- Opening Delimiter -
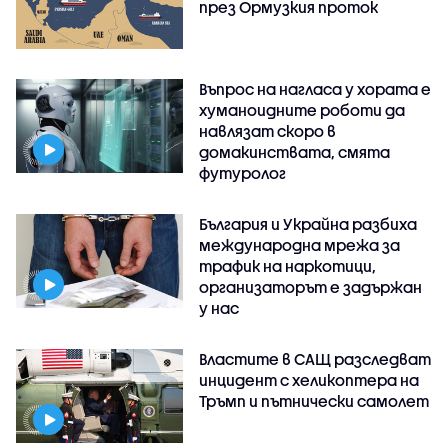
през Ормузкия проток
Въпрос на нагласа у хората е
хуманоидните роботи да
навлязат скоро в
домакинствата, смята
футуролог
България и Украйна разбиха
международна мрежа за
трафик на наркотици,
организаторът е задържан
у нас
Властите в САЩ разследват
инцидент с хеликоптера на
Тръмп и пътнически самолет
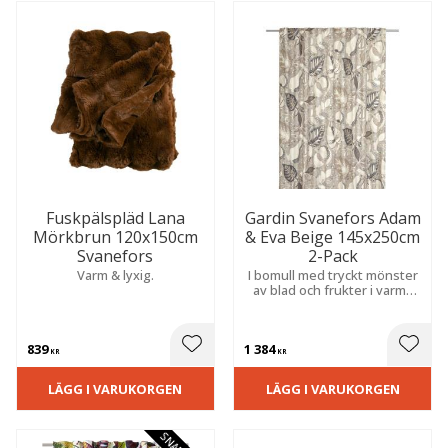
Fuskpälspläd Lana
Gardin Svanefors Adam
Mörkbrun 120x150cm
& Eva Beige 145x250cm
Svanefors
2-Pack
Varm & lyxig.
I bomull med tryckt mönster
av blad och frukter i varma
toner. Skapar en varm,
ombonad och hemtrevlig
känsla i rummet.
839
1 384
 till i favoriter
Lägg till i favoriter
Lägg t
KR
KR
LÄGG I VARUKORGEN
LÄGG I VARUKORGEN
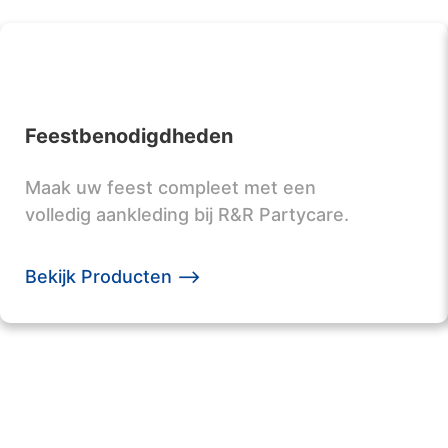
Feestbenodigdheden
Maak uw feest compleet met een
volledig aankleding bij R&R Partycare.
Bekijk Producten -->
- Closing Delimiter -
**PROBLEM DETAILS:**
Count the rows above that contain the word "till", and give only the resulting number.

**RESULT OF THIS TASK:**
2